There is always an implicit trade-off in experimental design between maximizing causal validity and generalizability.

36. Interaction of Testing and Treatment
A variant on the problem of external validity occurs when the experimental treatment has an effect only when particular conditions created by the experiment occur.
One such problem occurs when the treatment has an effect only if subjects have had the pretest.
The pretest sensitizes the subjects to some issue, so that when they are exposed to the treatment, they react in a way that differs from how they would have reacted had they not taken the pretest.
In other words, testing and treatment interact to produce the outcome.

37. Ethical Issues in Experimental Research
Social science experiments often raise difficult ethical issues.
In spite of the ethical standard of “informed consent” by subjects, deception is an essential part of many experimental designs.
As a result, contentious debate continues about the interpretation of this standard.
Experimental evaluation of social programs also pose ethical dilemmas because they require researchers to withhold possibly beneficial treatment from some of the subjects just on the basis of chance (Boruch 1997).

38. Deception
Deception is used in social experiments to create more “realistic” treatments, often within the confines of a laboratory.
The American Sociological Association’s Code of Ethics (1997) does not discuss experimentation explicitly, but it does highlight the ethical dilemma posed by deceptive research.
The ASA approach is to allow deception when it is unlikely to cause harm, is necessary for the research, and is followed by adequate explanation after the experiment is over.

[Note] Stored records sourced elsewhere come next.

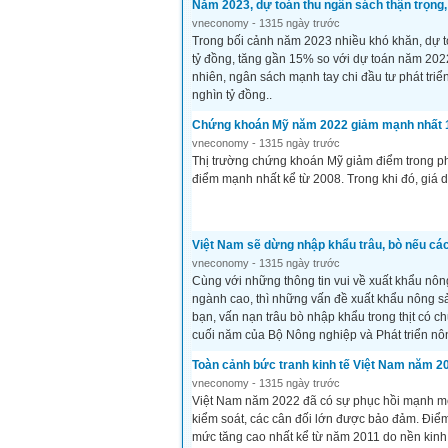
Năm 2023, dự toán thu ngân sách thận trọng, 
vneconomy - 1315 ngày trước
Trong bối cảnh năm 2023 nhiều khó khăn, dự t
tỷ đồng, tăng gần 15% so với dự toán năm 202
nhiên, ngân sách mạnh tay chi đầu tư phát tr
nghìn tỷ đồng..
Chứng khoán Mỹ năm 2022 giảm mạnh nhất 14 
vneconomy - 1315 ngày trước
Thị trường chứng khoán Mỹ giảm điểm trong ph
điểm mạnh nhất kể từ 2008. Trong khi đó, giá dầ
Việt Nam sẽ dừng nhập khẩu trâu, bò nếu cá
vneconomy - 1315 ngày trước
Cùng với những thông tin vui về xuất khẩu nôn
ngành cao, thì những vấn đề xuất khẩu nông 
bạn, vấn nạn trâu bò nhập khẩu trong thịt có c
cuối năm của Bộ Nông nghiệp và Phát triển n
Toàn cảnh bức tranh kinh tế Việt Nam năm 2
vneconomy - 1315 ngày trước
Việt Nam năm 2022 đã có sự phục hồi mạnh mẽ. 
kiểm soát, các cân đối lớn được bảo đảm. Điể
mức tăng cao nhất kể từ năm 2011 do nền kinh tế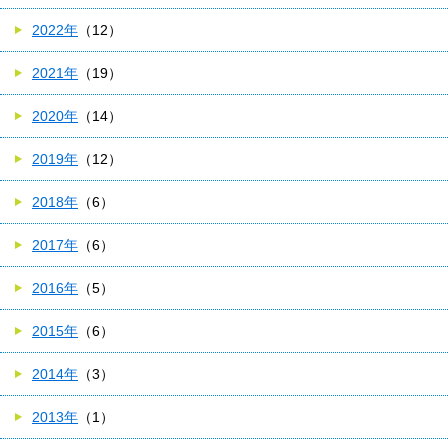
2022年
（12）
2021年
（19）
2020年
（14）
2019年
（12）
2018年
（6）
2017年
（6）
2016年
（5）
2015年
（6）
2014年
（3）
2013年
（1）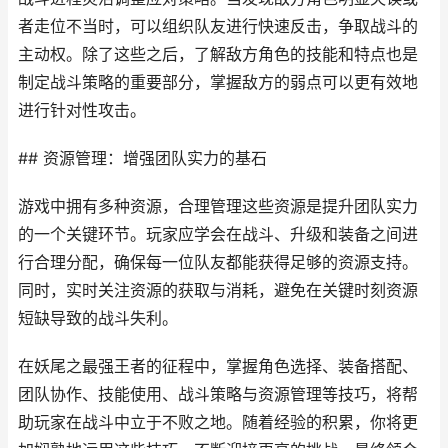
者走位不当时，可以组织队友进行快速反击，争取战斗的
主动权。除了这些之后，了解敌方角色的技能和特点也是
制定战斗策略的重要部分，掌握敌方的弱点可以更有效地
进行针对性攻击。
## 资源管理：增强团队实力的基石
游戏中拥有多种资源，合理管理这些资源是提升团队实力
的一个关键环节。玩家应学会在战斗、升级和装备之间进
行合理分配，确保每一位队友都能获得足够的资源支持。
同时，实时关注资源的获取与消耗，避免在关键时刻资源
短缺导致的战斗失利。
在妖尾之最强王者的征程中，掌握角色选择、装备搭配、
团队协作、技能使用、战斗策略与资源管理等技巧，将帮
助玩家在战斗中立于不败之地。随着经验的积累，你将更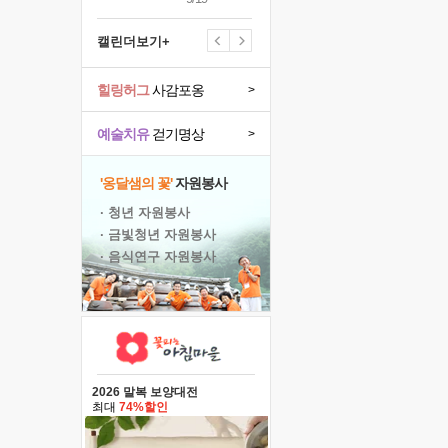
캘린더보기+
힐링허그
사감포옹
>
예술치유
걷기명상
>
'옹달샘의 꽃'
자원봉사
· 청년 자원봉사
· 금빛청년 자원봉사
· 음식연구 자원봉사
2026 말복 보양대전
최대
74%할인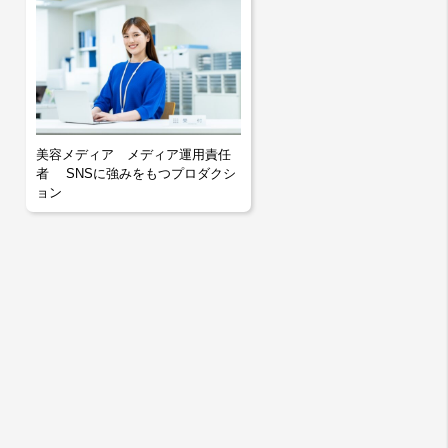
美容メディア メディア運用責任
者 SNSに強みをもつプロダクシ
ョン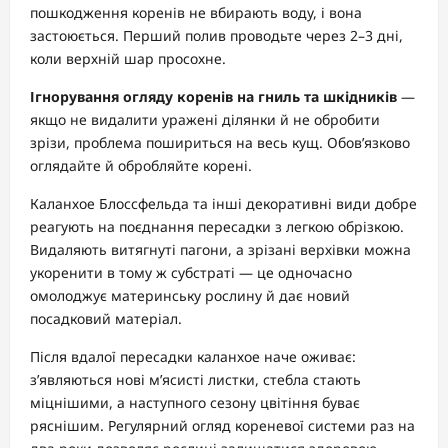
пошкодження коренів не вбирають воду, і вона
застоюється. Перший полив проводьте через 2–3 дні,
коли верхній шар просохне.
Ігнорування огляду коренів на гниль та шкідників
—
якщо не видалити уражені ділянки й не обробити
зрізи, проблема пошириться на весь кущ. Обов’язково
оглядайте й обробляйте корені.
Каланхое Блоссфельда та інші декоративні види добре
реагують на поєднання пересадки з легкою обрізкою.
Видаляють витягнуті пагони, а зрізані верхівки можна
укоренити в тому ж субстраті — це одночасно
омолоджує материнську рослину й дає новий
посадковий матеріал.
Після вдалої пересадки каланхое наче оживає:
з’являються нові м’ясисті листки, стебла стають
міцнішими, а наступного сезону цвітіння буває
ряснішим. Регулярний огляд кореневої системи раз на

39. Selective Distribution of Benefits
Field experiments conducted to evaluate social programs also can involve issues of informed consent (Hunt 1985:275–276).
One ethical issue that is somewhat unique to field experiments is the distribution of benefits: How much are subjects harmed by the way treatments are distributed in the experiment?
Is it ethical to give some potentially advantageous or disadvantageous treatment to people on a random basis?
Random distribution of benefits is justified when the researchers do not know whether some treatment actually is beneficial or not—and, of course, it is the goal of the experiment to find out.

40. Conclusions
True experiments are the best research design for testing causal hypotheses.
Even when conditions preclude use of a true experimental design, many research designs can be improved by adding some experimental components.

41. Conclusion, cont.
In spite of their obvious strengths, true experiments are used infrequently to study many of the research problems that interest social scientists.
There are three basic reasons:
The experiments required to test many important hypotheses require far more resources than most social scientists have access to.
Most of the research problems of interest to social scientists simply are not amenable to experimental designs, for reasons ranging from ethical considerations to the limited possibilities for randomly assigning people to different conditions in the real world. (Better for Medical Research)

42. Conclusions, cont.
The requirements of experimental design usually preclude large-scale studies and so limit generalizability to a degree that is unacceptable to many social scientists. Survey research often works better for social scientists like in the field of Psychology and Sociology.

43. Conclusion, cont.
Even laboratory experiments are inadvisable when they do not test the real hypothesis of interest but test instead a limited version amenable to laboratory manipulation.

44. Conclusions, cont.
The intersecting complexity of societies, social relationships, and social beings—of people and the groups to which they belong—is so great that it often defies reduction to the simplicity of a laboratory or restriction to the requirements of experimental design.
Yet, the virtues of experimental designs mean that they should always be considered when explanatory research is planned.